According to Rev. Lipp, who phoned the Times office yesterday afternoon, the mood of Selma’s demonstrators, both Negro and White, is tranquil but determined, intensely affected by the murder of Rev, Reeb. Here is what he said:

Mood of Selma

“I’ve been here since Sunday afternoon.  We are all staying in a Negro housing project and the Southern hospitality is wonderful. Services are going on in Browns Chapel.  The Chapel is packed.  Children are parading and there is a UN flag at both ends of the street, which is called “the Stockade.”  For safety reasons we are not allowed to march outside this area.

“The Stockade is hounded by the so-called Selma Wall. a small barrier of wooden horses; on one side of which are 300 state troopers and, on the other, people praying and singing softly. We stay up through the night on shifts so that someone is at the wall at all times.
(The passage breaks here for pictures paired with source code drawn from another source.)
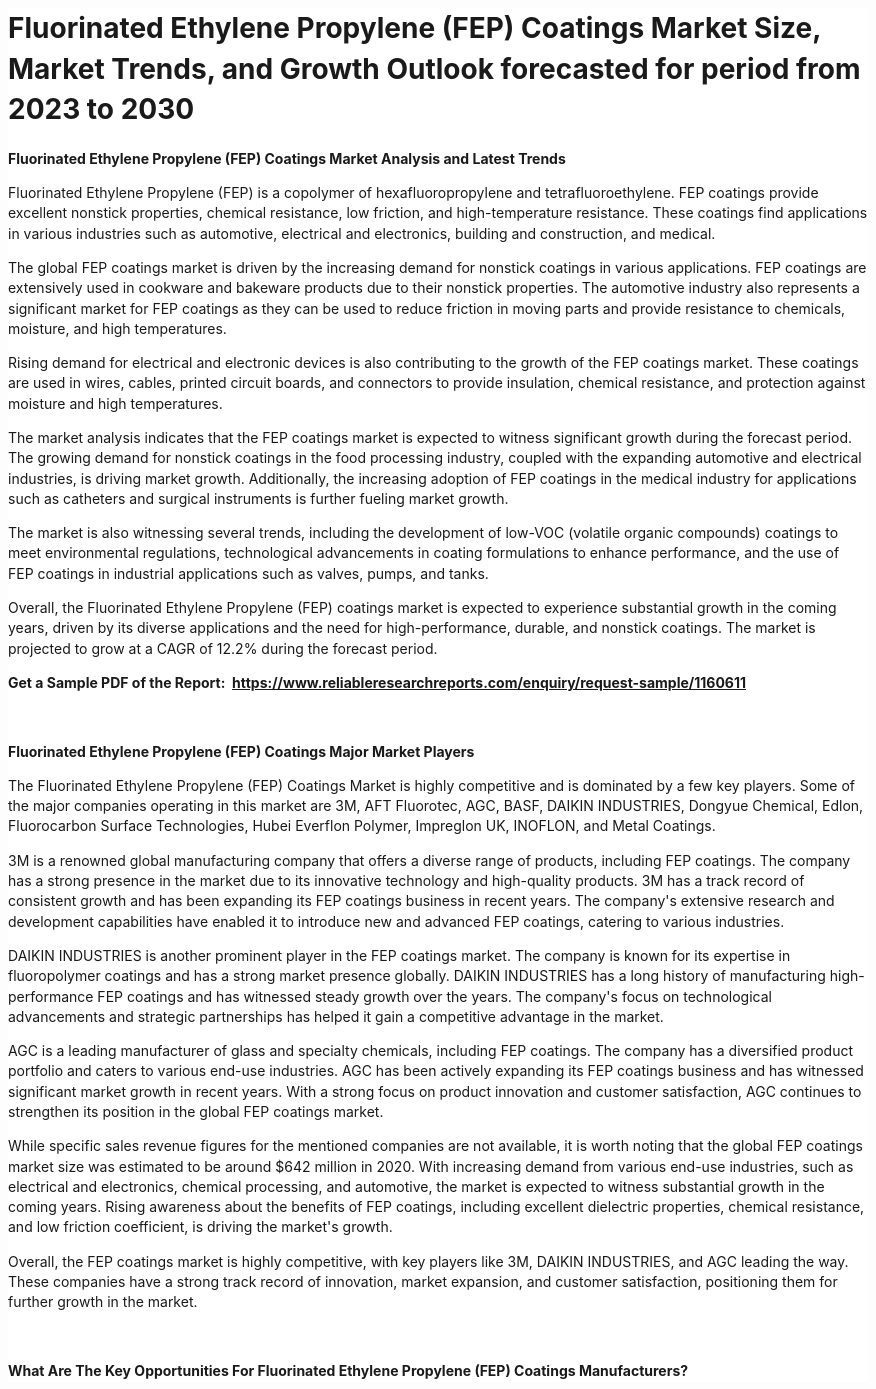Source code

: <p><h1>Fluorinated Ethylene Propylene (FEP) Coatings Market Size, Market Trends, and Growth Outlook forecasted for period from 2023 to 2030</h1></p><p><strong>Fluorinated Ethylene Propylene (FEP) Coatings Market Analysis and Latest Trends</strong></p>
<p><p>Fluorinated Ethylene Propylene (FEP) is a copolymer of hexafluoropropylene and tetrafluoroethylene. FEP coatings provide excellent nonstick properties, chemical resistance, low friction, and high-temperature resistance. These coatings find applications in various industries such as automotive, electrical and electronics, building and construction, and medical.</p><p>The global FEP coatings market is driven by the increasing demand for nonstick coatings in various applications. FEP coatings are extensively used in cookware and bakeware products due to their nonstick properties. The automotive industry also represents a significant market for FEP coatings as they can be used to reduce friction in moving parts and provide resistance to chemicals, moisture, and high temperatures.</p><p>Rising demand for electrical and electronic devices is also contributing to the growth of the FEP coatings market. These coatings are used in wires, cables, printed circuit boards, and connectors to provide insulation, chemical resistance, and protection against moisture and high temperatures.</p><p>The market analysis indicates that the FEP coatings market is expected to witness significant growth during the forecast period. The growing demand for nonstick coatings in the food processing industry, coupled with the expanding automotive and electrical industries, is driving market growth. Additionally, the increasing adoption of FEP coatings in the medical industry for applications such as catheters and surgical instruments is further fueling market growth.</p><p>The market is also witnessing several trends, including the development of low-VOC (volatile organic compounds) coatings to meet environmental regulations, technological advancements in coating formulations to enhance performance, and the use of FEP coatings in industrial applications such as valves, pumps, and tanks.</p><p>Overall, the Fluorinated Ethylene Propylene (FEP) coatings market is expected to experience substantial growth in the coming years, driven by its diverse applications and the need for high-performance, durable, and nonstick coatings. The market is projected to grow at a CAGR of 12.2% during the forecast period.</p></p>
<p><strong>Get a Sample PDF of the Report:&nbsp; <a href="https://www.reliableresearchreports.com/enquiry/request-sample/1160611">https://www.reliableresearchreports.com/enquiry/request-sample/1160611</a></strong></p>
<p>&nbsp;</p>
<p><strong>Fluorinated Ethylene Propylene (FEP) Coatings Major Market Players</strong></p>
<p><p>The Fluorinated Ethylene Propylene (FEP) Coatings Market is highly competitive and is dominated by a few key players. Some of the major companies operating in this market are 3M, AFT Fluorotec, AGC, BASF, DAIKIN INDUSTRIES, Dongyue Chemical, Edlon, Fluorocarbon Surface Technologies, Hubei Everflon Polymer, Impreglon UK, INOFLON, and Metal Coatings.</p><p>3M is a renowned global manufacturing company that offers a diverse range of products, including FEP coatings. The company has a strong presence in the market due to its innovative technology and high-quality products. 3M has a track record of consistent growth and has been expanding its FEP coatings business in recent years. The company's extensive research and development capabilities have enabled it to introduce new and advanced FEP coatings, catering to various industries.</p><p>DAIKIN INDUSTRIES is another prominent player in the FEP coatings market. The company is known for its expertise in fluoropolymer coatings and has a strong market presence globally. DAIKIN INDUSTRIES has a long history of manufacturing high-performance FEP coatings and has witnessed steady growth over the years. The company's focus on technological advancements and strategic partnerships has helped it gain a competitive advantage in the market.</p><p>AGC is a leading manufacturer of glass and specialty chemicals, including FEP coatings. The company has a diversified product portfolio and caters to various end-use industries. AGC has been actively expanding its FEP coatings business and has witnessed significant market growth in recent years. With a strong focus on product innovation and customer satisfaction, AGC continues to strengthen its position in the global FEP coatings market.</p><p>While specific sales revenue figures for the mentioned companies are not available, it is worth noting that the global FEP coatings market size was estimated to be around $642 million in 2020. With increasing demand from various end-use industries, such as electrical and electronics, chemical processing, and automotive, the market is expected to witness substantial growth in the coming years. Rising awareness about the benefits of FEP coatings, including excellent dielectric properties, chemical resistance, and low friction coefficient, is driving the market's growth.</p><p>Overall, the FEP coatings market is highly competitive, with key players like 3M, DAIKIN INDUSTRIES, and AGC leading the way. These companies have a strong track record of innovation, market expansion, and customer satisfaction, positioning them for further growth in the market.</p></p>
<p>&nbsp;</p>
<p><strong>What Are The Key Opportunities For Fluorinated Ethylene Propylene (FEP) Coatings Manufacturers?</strong></p>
“We are provided food by the people in the housing projects.  Life in Selma is supported by the Projects backed up by donations coming in from all over the country.

“When demonstrating everyone clasps hands- Negro children, priests, rabbis, nuns and ministers.  The mood here is one of real spiritual concern, and the spirit is borne not of aggravation but worship, a spirit of deep respect for James Reeb, who died because of anger and injustice.  The participants consider Reeb a brother and therefore they wish to act out of love instead of anger.

Feeling of Guilt

“From what we have seen here we northern ministers cannot help feeling the guilt of our northern communities We of the north have failed to act creatively in housing, integration and total community life. Selma is another beginning for us, for the whole nation.

“Flights arrived today from Atlanta, Birmingham and Montgomery, churchman and layman alike, and Selma is filling up.

“Although coordinators try to arrange things, everything happens so rapidly that it is difficult to say what will be going on tomorrow morning.”